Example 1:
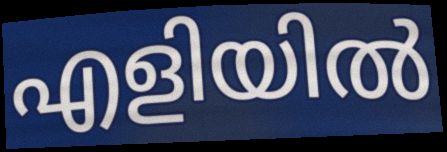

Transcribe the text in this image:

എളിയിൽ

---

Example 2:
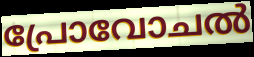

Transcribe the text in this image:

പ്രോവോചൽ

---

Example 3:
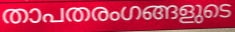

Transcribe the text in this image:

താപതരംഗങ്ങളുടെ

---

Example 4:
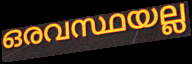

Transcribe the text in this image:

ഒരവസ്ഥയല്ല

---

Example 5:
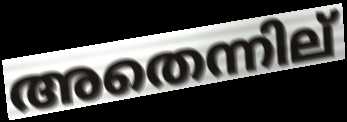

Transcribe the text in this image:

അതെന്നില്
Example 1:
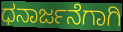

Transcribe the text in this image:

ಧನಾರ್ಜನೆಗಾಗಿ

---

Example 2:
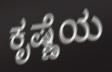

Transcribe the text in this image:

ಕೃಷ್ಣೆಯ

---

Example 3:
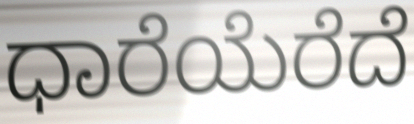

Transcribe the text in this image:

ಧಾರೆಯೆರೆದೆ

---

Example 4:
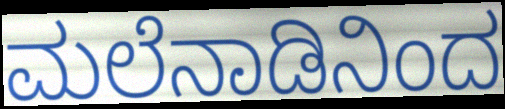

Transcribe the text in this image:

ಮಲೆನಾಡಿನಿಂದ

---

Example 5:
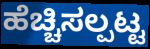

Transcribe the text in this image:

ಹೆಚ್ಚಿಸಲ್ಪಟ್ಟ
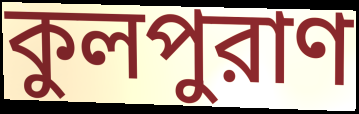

Requirement → Your reply should hold only the records, duplicated exactly, without any image.

Output below →
Example 1:

Transcribe the text in this image:

എളിയിൽ

---

Example 2:

Transcribe the text in this image:

പ്രോവോചൽ

---

Example 3:

Transcribe the text in this image:

താപതരംഗങ്ങളുടെ

---

Example 4:

Transcribe the text in this image:

ഒരവസ്ഥയല്ല

---

Example 5:

Transcribe the text in this image:

അതെന്നില്
Example 1:

Transcribe the text in this image:

ಧನಾರ್ಜನೆಗಾಗಿ

---

Example 2:

Transcribe the text in this image:

ಕೃಷ್ಣೆಯ

---

Example 3:

Transcribe the text in this image:

ಧಾರೆಯೆರೆದೆ

---

Example 4:

Transcribe the text in this image:

ಮಲೆನಾಡಿನಿಂದ

---

Example 5:

Transcribe the text in this image:

ಹೆಚ್ಚಿಸಲ್ಪಟ್ಟ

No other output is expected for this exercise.